Türkiye, Rusya ve Suriye rejimi arasında Moskova’da yapılan üçlü görüşme ve ardından gelen açıklamalar Beşşar el-Esed ve müttefiklerinin katliamlarından kaçıp Türkiye’ye sığınan mültecileri endişelendirdi.

Kuzey Suriye’de rejim güçlerinden kurtarılmış bölgelerde yaşayan Suriyeliler, Beşşar el-Esed ile normalleşmeyi protesto için gösteriler düzenleyerek, katil Suriye rejimiyle asla uzlaşmayacaklarını ve rejim yıkılana kadar devrimin devam edeceğini söylediler.

Suriyeli muhaliflerden de Beşşar el-Esed başkanlığındaki rejimle görüşmenin yararsız olduğu ve rejimin kesinlikle değişmeyeceği yönünde açıklamalar geldi.

Suriyeli mülteciler ve muhalifler ile rejimden kurtarılmış bölgelerde yaşayan Suriyeliler endişelerinde haklılar.

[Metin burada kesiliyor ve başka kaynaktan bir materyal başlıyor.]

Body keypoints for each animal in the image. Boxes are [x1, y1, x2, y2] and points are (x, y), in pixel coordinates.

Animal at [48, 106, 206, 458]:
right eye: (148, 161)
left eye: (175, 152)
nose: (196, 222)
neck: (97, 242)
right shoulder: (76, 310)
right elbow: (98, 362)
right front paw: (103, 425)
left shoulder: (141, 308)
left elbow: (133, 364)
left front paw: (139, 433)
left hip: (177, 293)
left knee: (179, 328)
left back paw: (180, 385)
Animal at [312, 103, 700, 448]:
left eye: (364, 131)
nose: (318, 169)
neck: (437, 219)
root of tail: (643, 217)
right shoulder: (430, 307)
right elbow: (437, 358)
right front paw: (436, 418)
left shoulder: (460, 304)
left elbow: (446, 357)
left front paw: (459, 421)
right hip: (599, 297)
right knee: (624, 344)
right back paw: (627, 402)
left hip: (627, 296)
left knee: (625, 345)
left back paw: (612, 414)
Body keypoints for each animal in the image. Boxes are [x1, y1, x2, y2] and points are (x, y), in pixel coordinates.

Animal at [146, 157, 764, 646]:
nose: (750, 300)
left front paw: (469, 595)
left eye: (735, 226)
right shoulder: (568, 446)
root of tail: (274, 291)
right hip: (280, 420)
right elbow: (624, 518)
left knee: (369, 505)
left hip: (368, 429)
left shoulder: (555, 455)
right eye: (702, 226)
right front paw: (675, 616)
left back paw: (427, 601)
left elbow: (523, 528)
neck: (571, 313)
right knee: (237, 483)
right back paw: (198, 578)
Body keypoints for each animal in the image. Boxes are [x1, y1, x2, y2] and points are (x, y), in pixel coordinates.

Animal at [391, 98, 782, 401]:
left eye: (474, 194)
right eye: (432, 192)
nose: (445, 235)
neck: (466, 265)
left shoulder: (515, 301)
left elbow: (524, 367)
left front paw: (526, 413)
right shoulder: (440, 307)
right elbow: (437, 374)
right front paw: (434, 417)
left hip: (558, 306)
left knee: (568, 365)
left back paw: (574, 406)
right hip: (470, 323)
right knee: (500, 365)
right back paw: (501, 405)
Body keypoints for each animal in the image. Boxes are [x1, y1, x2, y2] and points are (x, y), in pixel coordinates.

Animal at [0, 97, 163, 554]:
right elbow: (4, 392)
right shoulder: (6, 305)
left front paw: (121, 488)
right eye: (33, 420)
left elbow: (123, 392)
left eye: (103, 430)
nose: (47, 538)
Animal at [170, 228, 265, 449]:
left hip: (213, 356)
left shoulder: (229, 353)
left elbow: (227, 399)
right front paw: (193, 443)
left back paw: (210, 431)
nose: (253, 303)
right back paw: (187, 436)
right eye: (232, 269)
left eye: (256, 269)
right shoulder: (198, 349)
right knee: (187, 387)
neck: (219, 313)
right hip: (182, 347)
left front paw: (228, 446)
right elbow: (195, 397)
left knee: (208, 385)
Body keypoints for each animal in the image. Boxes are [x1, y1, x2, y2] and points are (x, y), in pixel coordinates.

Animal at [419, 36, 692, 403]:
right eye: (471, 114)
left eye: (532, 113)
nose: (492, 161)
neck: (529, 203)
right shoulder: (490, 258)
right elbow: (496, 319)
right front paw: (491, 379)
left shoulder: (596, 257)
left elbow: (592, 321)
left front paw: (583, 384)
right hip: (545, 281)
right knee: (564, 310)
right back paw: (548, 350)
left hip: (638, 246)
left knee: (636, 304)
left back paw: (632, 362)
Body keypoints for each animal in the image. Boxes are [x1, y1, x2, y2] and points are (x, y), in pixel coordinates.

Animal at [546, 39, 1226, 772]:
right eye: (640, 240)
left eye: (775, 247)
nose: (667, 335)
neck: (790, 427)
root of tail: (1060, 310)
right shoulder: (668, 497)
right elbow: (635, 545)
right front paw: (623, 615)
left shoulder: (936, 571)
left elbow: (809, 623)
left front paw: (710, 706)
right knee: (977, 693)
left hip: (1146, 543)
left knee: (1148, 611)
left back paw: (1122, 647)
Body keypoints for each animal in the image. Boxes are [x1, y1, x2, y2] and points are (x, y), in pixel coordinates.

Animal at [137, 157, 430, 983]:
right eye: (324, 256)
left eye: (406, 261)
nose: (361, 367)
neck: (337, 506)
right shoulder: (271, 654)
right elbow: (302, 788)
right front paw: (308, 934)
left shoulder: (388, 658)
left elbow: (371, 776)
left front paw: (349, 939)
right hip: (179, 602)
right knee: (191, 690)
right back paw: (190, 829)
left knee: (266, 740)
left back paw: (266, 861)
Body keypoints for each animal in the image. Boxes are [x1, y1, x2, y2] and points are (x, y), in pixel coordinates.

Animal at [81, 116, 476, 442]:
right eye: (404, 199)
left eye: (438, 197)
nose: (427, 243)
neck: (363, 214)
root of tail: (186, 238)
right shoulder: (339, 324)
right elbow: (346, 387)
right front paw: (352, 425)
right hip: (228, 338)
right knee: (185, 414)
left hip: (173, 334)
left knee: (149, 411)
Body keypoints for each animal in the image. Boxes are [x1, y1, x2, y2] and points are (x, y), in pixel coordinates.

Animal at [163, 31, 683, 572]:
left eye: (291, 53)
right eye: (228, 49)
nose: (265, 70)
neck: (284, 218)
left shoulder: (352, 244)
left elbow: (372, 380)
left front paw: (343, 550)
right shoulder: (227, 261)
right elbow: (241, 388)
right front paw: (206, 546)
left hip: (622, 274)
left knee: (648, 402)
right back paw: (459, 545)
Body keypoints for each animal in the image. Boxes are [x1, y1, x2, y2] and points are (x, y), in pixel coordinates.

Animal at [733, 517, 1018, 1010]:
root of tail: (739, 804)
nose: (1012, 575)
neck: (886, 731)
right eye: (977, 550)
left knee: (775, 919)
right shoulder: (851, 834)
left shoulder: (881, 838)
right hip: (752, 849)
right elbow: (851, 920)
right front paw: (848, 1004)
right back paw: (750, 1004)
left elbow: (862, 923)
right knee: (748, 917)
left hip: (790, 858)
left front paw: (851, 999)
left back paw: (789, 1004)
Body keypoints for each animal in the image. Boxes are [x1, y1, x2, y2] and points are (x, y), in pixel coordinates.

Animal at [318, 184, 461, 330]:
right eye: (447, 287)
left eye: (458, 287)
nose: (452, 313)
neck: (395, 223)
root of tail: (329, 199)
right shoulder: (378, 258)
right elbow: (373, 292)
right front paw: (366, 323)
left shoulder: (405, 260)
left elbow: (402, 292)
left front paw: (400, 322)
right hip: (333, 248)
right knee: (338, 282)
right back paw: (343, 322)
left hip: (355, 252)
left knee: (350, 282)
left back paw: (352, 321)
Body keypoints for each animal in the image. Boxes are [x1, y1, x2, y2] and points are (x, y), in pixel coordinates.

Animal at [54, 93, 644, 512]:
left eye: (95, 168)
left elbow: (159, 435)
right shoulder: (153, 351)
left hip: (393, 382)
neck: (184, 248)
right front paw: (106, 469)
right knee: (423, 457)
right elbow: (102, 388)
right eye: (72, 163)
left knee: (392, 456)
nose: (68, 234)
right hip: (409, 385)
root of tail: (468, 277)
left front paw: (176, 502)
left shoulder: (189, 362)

Birçok kişi için rejim kontrolündeki bölgelere dönmek dayanılmaz işkencelere ve idama gitmekle eşdeğer.

Fakat Suriye rejimi karşıtlarının da göz ardı etmemeleri gereken gerçekler var.

Türkiye çok ciddi bir güvenlik tehdidiyle karşı karşıya ve bu tehdidin arkasında Suriye rejimi gibi bitik bir güç değil, bizzat ABD bulunuyor.

Ankara’nın hamleleri, PKK’nın Suriye rejimiyle geçmişe dayalı işbirliğini görüp hem Suriye’nin hem de Türkiye’nin toprak bütünlüğü için çok daha büyük bir tehlike teşkil eden Kandil-Washington işbirliğini görmezden gelerek anlaşılmaz.

Suriyeli muhalifler Türkiye’den kendi güvenlik kaygılarına öncelik vermemesini istiyor olamazlar.

Ayrıca, Türkiye tarihinin en önemli seçimine gidiyor.

Cumhur İttifakı ve adayı, seçimi kazanmak için Suriyeli mülteciler sorununu çözme iradesi göstermek zorunda.

Bu irade beyanını “Kuzey Suriye’de Türk askerinin kontrolündeki bölgeleri ve Türkiye’deki Suriyelileri Beşşar el-Esed’e teslim etme hazırlığı” olarak okumak doğru değil.

Türkiye’nin istediği, kendisine sığınan milyonların haklarının korunacağı bir çözüm ve bu yaklaşımın yanlış olduğu söylenemez.

Suriyeli muhalifler ve rejimden kurtarılan bölgelerde yaşayanlar devrime bağlılıklarını dile getirebilir ve rejimle uzlaşıyı reddedebilirler.

Usulüne uygun olduğu sürece bu Türkiye, Rusya ve Suriye rejimi arasındaki pazarlıklarda Ankara’nın elini de güçlendirir.

Tepkilerin Türkiye karşıtlığına dönüşmesi ise Suriyeli muhaliflerin yapacakları en yanlış iş olur.

Rejim karşıtları mutlaka Türkiye’ye güvenip ne yapmaya çalıştığını anlamaya çalışmalı ve kendilerine kulak verip görüşlerini dinleyen Ankara’yla koordineli hareket etmeliler.

“Türkiye’ye güvenen yolda kalır” türü çirkin söylemlerden ve kirli propagandalardan, rejimin işine yarayacak açıklamalardan kaçınmalılar.

Suriye rejimi Rusya’nın baskısıyla ön şartlarını bir yana bırakıp Moskova’daki üçlü toplantıya katılsa da herhangi bir adım atmadan ve bir takım taahhütlerin altına girmeden önce Türkiye’deki seçimlerin sonuçlarını görmek istiyor.

Sandıktan Erdoğan yerine Altılı Masa’nın cumhurbaşkanı adayının zaferle çıkması halinde işinin çok daha kolay olacağına inanıyor.

PKK ve FETÖ gibi Beşşar el-Esed de son günlerde kavgalarla sarsılan o masaya bel bağlayanlardan.

Suriye rejimi, Rusya’nın baskısına doğrudan karşı koyamaz fakat İran’ın da yardımıyla - en azından Türkiye’deki seçimler sonuçlanana kadar - oyalama taktiğine başvurmak isteyecektir.